Required actions
A – Answer the following questions using the biography of Brenda.
(i) How many years did Brenda spend in retail management before she started in HR?
(ii) When did Brenda enter the drone industry?
(iii) How many weeks a year does Brenda dedicate to working with The Honor Foundation?
B – Write out the part of the biography of Brenda between "In her 30 year" and "insight, and creativity.", inclusive, word for word.

── Excerpt to read

Brenda wears two hats. She is an award-winning HR professional and best-selling author. She is also a non-tactical UAV instructor for Aerial Recon Training.

Not only does she help business leaders solve their most difficult people issues, she is a specialist in crisis management, government contracting HR compliance, and a mentor to women in HR working in as HR department of one.

Brenda entered the drone industry in early 2021 providing advanced tactical and non-tactical UAV training to law enforcement, fire, and first responders through her growing team of retired US Navy SEALs.

She started as an HR sprout after fourteen years in retail management. She discovered that she really enjoyed helping people solve their unique problems and human resources offered her the ability to support her co-workers in a greater capacity. Having the benefit of working for a total of five Fortune 500 companies, she converted her experience into a series of focused best practices helping small businesses achieve their workforce goals.

In her 30 year career in human resources and business, she has consulted to nearly 500 small businesses and C-suite leaders. She has optimized employee effectiveness and helped mitigate the high costs that are associated with making hasty employment related decisions.

Brenda is a devoted volunteer in the Navy SEAL Community and finds new ways of supporting veterans of Naval Special Warfare. She dedicates 32 weeks a year working with The Honor Foundation to support the career transition of Special Forces personnel by providing them with her knowledge, insight, and creativity.

Perseverance, integrity, and relentless optimism are just of the few of the ingredients that make up what you experience in Brenda’s character.

────
── Listed records

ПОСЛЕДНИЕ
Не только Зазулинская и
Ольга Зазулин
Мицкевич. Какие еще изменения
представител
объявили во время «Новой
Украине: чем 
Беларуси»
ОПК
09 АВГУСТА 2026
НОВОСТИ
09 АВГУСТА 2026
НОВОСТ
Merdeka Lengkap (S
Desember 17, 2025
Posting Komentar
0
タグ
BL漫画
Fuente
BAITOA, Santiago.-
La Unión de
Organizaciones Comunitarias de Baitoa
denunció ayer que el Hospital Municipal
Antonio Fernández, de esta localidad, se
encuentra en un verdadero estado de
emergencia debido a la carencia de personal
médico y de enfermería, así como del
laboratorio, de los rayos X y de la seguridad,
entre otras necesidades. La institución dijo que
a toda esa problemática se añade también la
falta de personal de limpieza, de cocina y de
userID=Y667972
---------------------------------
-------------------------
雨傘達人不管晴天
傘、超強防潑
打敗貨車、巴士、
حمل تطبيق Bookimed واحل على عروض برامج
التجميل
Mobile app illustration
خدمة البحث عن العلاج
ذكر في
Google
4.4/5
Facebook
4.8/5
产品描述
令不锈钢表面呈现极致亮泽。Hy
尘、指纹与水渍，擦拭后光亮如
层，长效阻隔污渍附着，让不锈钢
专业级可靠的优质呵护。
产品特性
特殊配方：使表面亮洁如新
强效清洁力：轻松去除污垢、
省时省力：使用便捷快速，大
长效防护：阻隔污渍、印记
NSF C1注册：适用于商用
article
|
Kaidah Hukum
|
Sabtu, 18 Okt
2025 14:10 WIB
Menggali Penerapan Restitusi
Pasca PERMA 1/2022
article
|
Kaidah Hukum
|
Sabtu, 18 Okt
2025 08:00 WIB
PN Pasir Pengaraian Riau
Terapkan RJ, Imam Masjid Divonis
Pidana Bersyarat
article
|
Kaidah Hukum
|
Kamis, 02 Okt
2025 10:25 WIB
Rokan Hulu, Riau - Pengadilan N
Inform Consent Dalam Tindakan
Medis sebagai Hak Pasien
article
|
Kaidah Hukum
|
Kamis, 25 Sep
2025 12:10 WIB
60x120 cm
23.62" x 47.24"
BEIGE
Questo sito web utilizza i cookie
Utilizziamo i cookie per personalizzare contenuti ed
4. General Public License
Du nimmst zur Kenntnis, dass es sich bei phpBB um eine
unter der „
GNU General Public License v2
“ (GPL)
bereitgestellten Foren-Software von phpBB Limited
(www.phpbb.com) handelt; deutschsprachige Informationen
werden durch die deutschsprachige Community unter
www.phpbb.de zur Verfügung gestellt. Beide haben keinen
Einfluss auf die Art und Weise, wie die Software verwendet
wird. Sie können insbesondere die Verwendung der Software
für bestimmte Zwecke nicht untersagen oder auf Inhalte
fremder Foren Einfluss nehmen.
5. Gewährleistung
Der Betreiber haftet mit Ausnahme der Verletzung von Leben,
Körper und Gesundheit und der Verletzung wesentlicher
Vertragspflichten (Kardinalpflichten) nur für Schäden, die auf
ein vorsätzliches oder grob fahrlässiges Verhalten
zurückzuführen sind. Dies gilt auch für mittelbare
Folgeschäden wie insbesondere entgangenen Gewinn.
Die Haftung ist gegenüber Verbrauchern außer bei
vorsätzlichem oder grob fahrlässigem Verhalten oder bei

────

Your responses
A –
(i) Fourteen years
(ii) Early 2021
(iii) 32 weeks

B –
In her 30 year career in human resources and business, she has consulted to nearly 500 small businesses and C-suite leaders. She has optimized employee effectiveness and helped mitigate the high costs that are associated with making hasty employment related decisions.

Brenda is a devoted volunteer in the Navy SEAL Community and finds new ways of supporting veterans of Naval Special Warfare. She dedicates 32 weeks a year working with The Honor Foundation to support the career transition of Special Forces personnel by providing them with her knowledge, insight, and creativity.